Steve Hackett – Well, I was much younger then and I think my priorities were slightly different. Although I advertised myself as a guitarist and writer, it was a little bit like when you decide from one day to the next that is what you’re going to be. The most important thing that a master chef can do is decide one day he’s going to become a master chef. He hasn’t got any idea about how to cook a meal, where to start or even how to peel a potato, but with just a little bit of chutzpah and a dream… It seems to me that all things are possible. I set my sights in a different way. I wanted to work with a band that had a mellotron.
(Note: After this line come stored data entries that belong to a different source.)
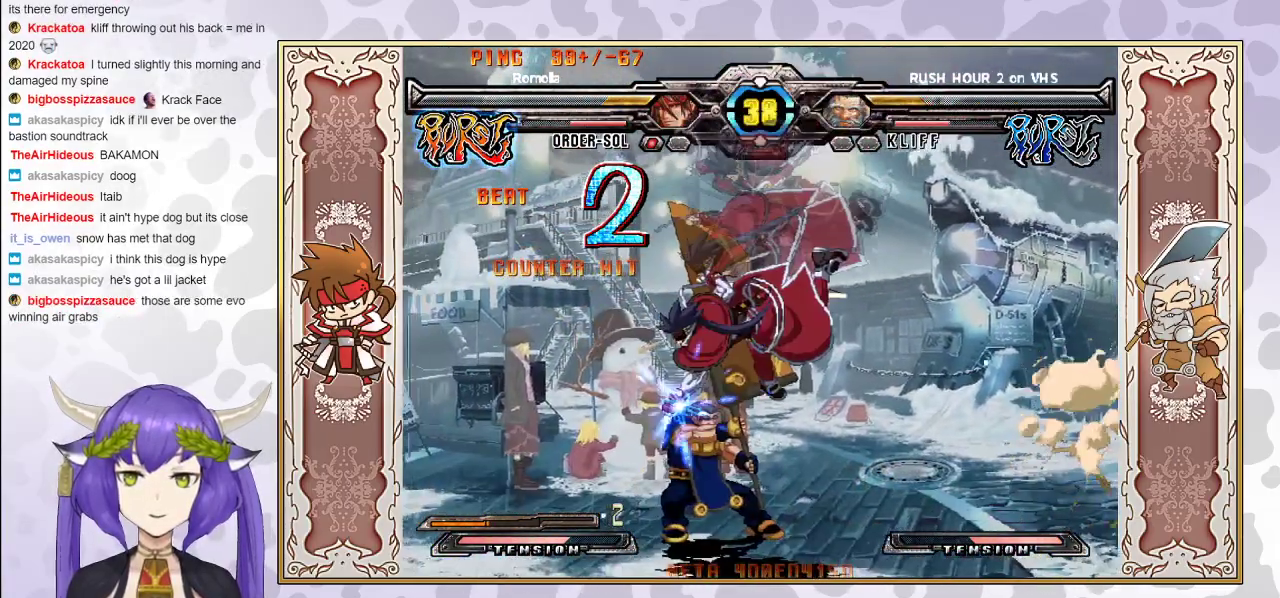
{"buttons": ["R1"], "events": [[333, "CROSS", "down"], [417, "CROSS", "up"], [483, "R1", "down"]]}
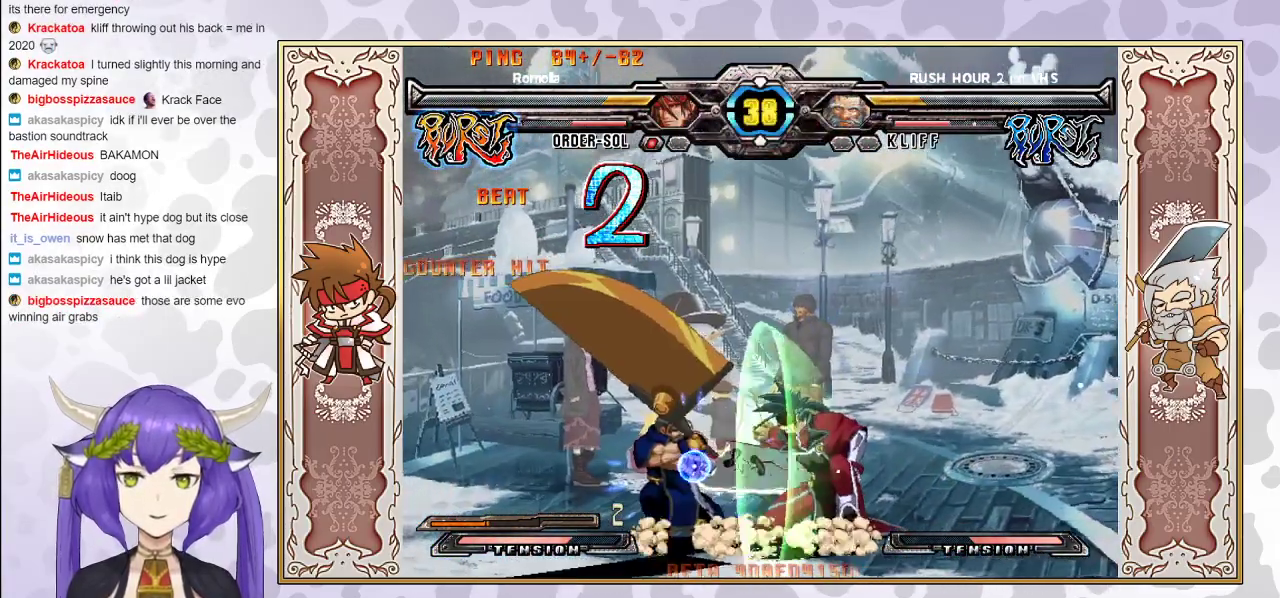
{"buttons": [], "events": [[167, "R1", "up"], [400, "R2", "down"], [500, "R2", "up"]]}
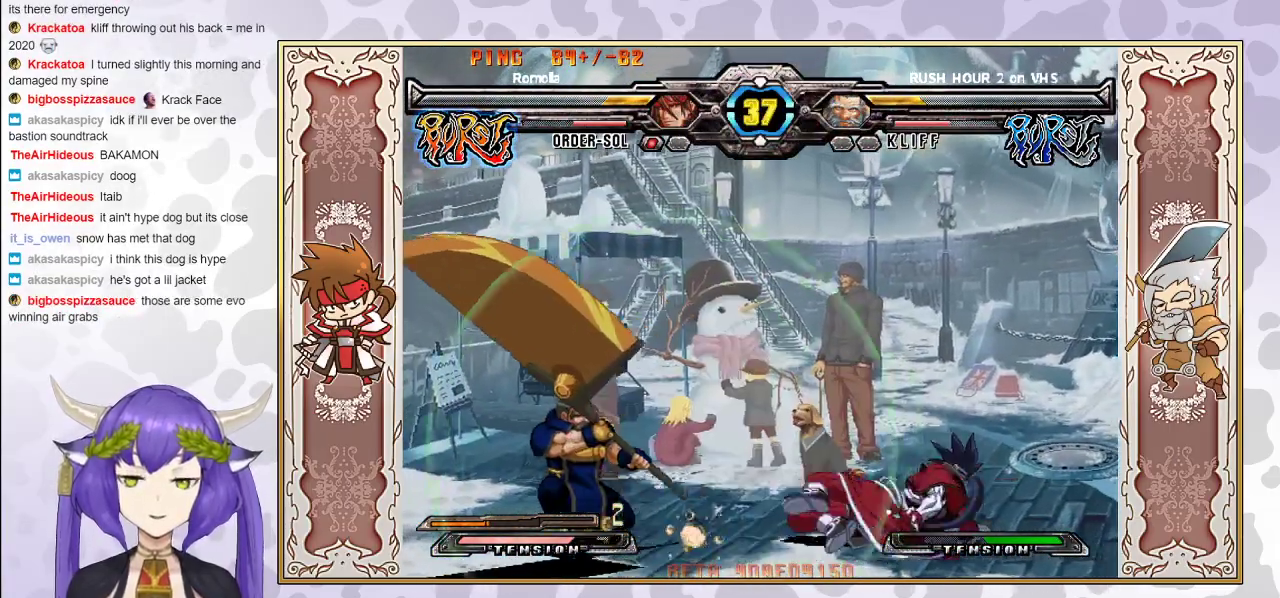
{"buttons": [], "events": []}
I wanted to be able to work with a band that would be able to sound like an orchestra at the drop of a hat or possibly like a facsimile of one, and when I first joined Genesis, the keyboard arsenal needed expanding. I managed to get my own way despite some opposition. Therefore, within the first six months, we acquired a mellotron and indeed we did start sounding a little bit like how I thought the band could sound; that four or five guys could indeed sound like an orchestra and a choir.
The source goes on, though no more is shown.